Thursday, February 7, 2013

I Know What You Did Last Summer

I Know What You Did Last Summer; horror, USA, 1997: D: Jim Gillespie, S: Jennifer Love Hewitt, Sarah Michelle Gellar, Freddie Prinze Jr., Ryan Phillippe, Anne Heche

One summer, teenagers Julie, Helen, Ray and Barry are partying near the coast one night, until their reckless driving accidentally hits a man on the street. Panicking, they decide to throw the corpse in the sea and hush everything up. The corpse moves, though, but they throw it anyway. A year later, the four of them get threatening letters, which means that the man they hit somehow survived and wants revenge. Barry and Helen are killed with a hook. The murderer turns out to be Willis, a fisherman who killed a teenager himself that night. Ray manages to save Julie and throw Willis into the sea.

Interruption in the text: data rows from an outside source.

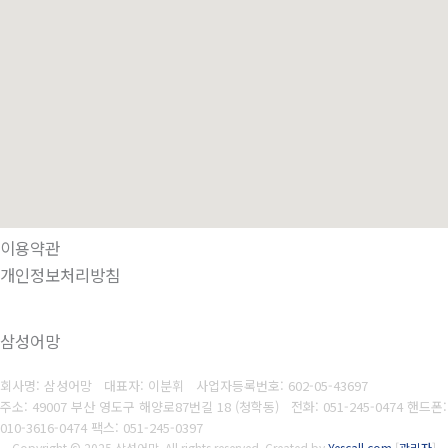
이용약관
개인정보처리방침
삼성어망
회사명: 삼성어망 대표자: 이분휘
사업자등록번호:
602-05-43697
주소: 49007 부산 영도구 해양로87번길 18 (청학동)
전화:
051-245-0474 핸드폰:
010-3616-0474 팩스: 051-245-0397
Copyright © 2025 삼성어망. All rights reserved.
Created by
Yescall.com
[
관리자
]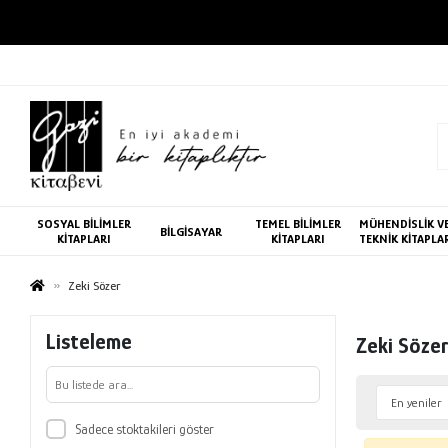
SOSYAL BİLİMLER
TEMEL BİLİMLER
MÜHENDİSLİK V
BİLGİSAYAR
KİTAPLARI
KİTAPLARI
TEKNİK KİTAPLA
Zeki Sözer
Listeleme
Zeki Söze
Sadece stoktakileri göster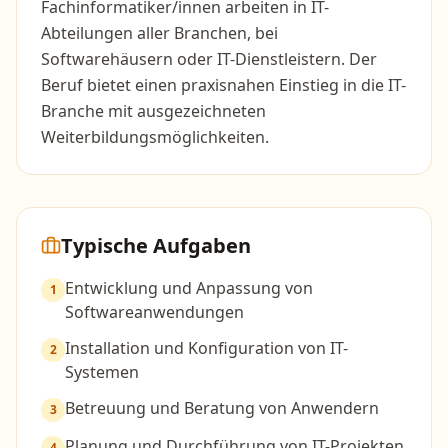
Fachinformatiker/innen arbeiten in IT-
Abteilungen aller Branchen, bei
Softwarehäusern oder IT-Dienstleistern. Der
Beruf bietet einen praxisnahen Einstieg in die IT-
Branche mit ausgezeichneten
Weiterbildungsmöglichkeiten.
Typische Aufgaben
Entwicklung und Anpassung von
1
Softwareanwendungen
Installation und Konfiguration von IT-
2
Systemen
Betreuung und Beratung von Anwendern
3
Planung und Durchführung von IT-Projekten
4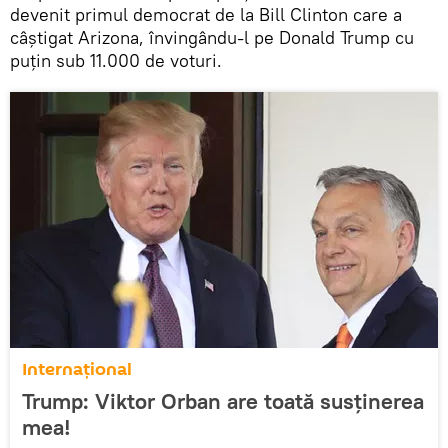
devenit primul democrat de la Bill Clinton care a
câștigat Arizona, învingându-l pe Donald Trump cu
puțin sub 11.000 de voturi.
Internaţional
Trump: Viktor Orban are toată susținerea
mea!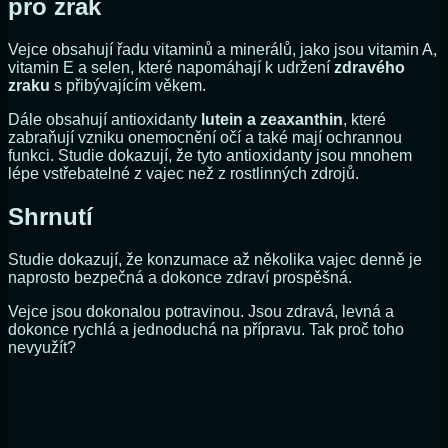
pro zrak
Vejce obsahují řadu vitaminů a minerálů, jako jsou vitamin A,
vitamin E a selen, které napomáhají k udržení
zdravého
zraku
s přibývajícím věkem.
Dále obsahují antioxidanty
lutein a zeaxanthin
, které
zabraňují vzniku onemocnění očí a také mají ochrannou
funkci. Studie dokazují, že tyto antioxidanty jsou mnohem
lépe vstřebatelné z vajec než z rostlinných zdrojů.
Shrnutí
Studie dokazují, že konzumace až několika vajec denně je
naprosto bezpečná a dokonce zdraví prospěšná.
Vejce jsou dokonalou potravinou. Jsou zdravá, levná a
dokonce rychlá a jednoduchá na přípravu. Tak proč toho
nevyužít?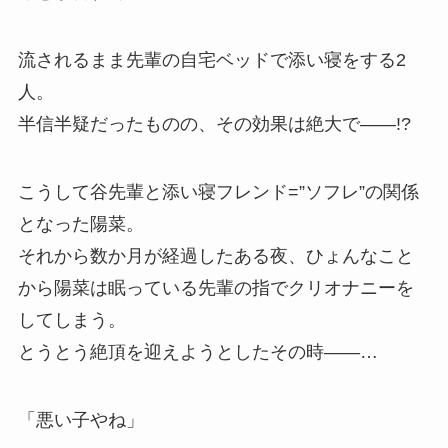
流されるまま先輩の自宅ベッドで添い寝をする2
人。
半信半疑だったものの、その効果は絶大で――!?
こうして谷先輩と添い寝フレンド=”ソフレ”の関係
となった陽菜。
それから数か月が経過したある夜、ひょんなこと
から陽菜は眠っている先輩の指でクリオナニーを
してしまう。
とうとう絶頂を迎えようとしたその時――…
「悪い子やね」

It's the darnedest thing when you figure out that intelligence is actually an obstacle for watching a certain horror movie. When those two are mutually exclusive, the result will likely not be good. Once a hit film, "I Know What You Did Last Summer" has an interesting concept and is solid in the first half, but in the second it starts to cram so many plot holes that you loose count - even worse, it turns into one of those movies that makes a fool out of the audience. How else to explain the frequent use of the cliche "boo" trick (Helen and Julie chat in the car, when all of a sudden Missy shows out of nowhere and violently knocks on their window and shouts: "HEY!" And then she turns back to normal and finishes: "...You forgot your cigarettes.") or a dozen of insane sequences where the bad guy seems to be an agent with magical powers from the Matrix because he hides and gets away with what ever he intends without a problem: in one scene, Julie opens the trunk of her car and finds a corpse with hundreds of crabs on it. She quickly runs to Helen's house and returns - in less than a minute - with Barry and Helen only to find - a clean and empty car, without even a stain. Yeah, right. In another, the killer is "chasing" after Helen, but that "chasing" is rather relative because she is running - but he is just slowly walking behind her. Even when she is in front of the door, he still walks slowly, really slowly behind her until she manages to enter and escape from him. One almost wishes Helen stopped running herself and teased him by starting to slowly walk in front him, too. The actors are fine, including Jennifer Love Hewitt, yet they cannot save a horror with cheap scares and dumb moments. Screenwriter Kevin Williamson has seen better days.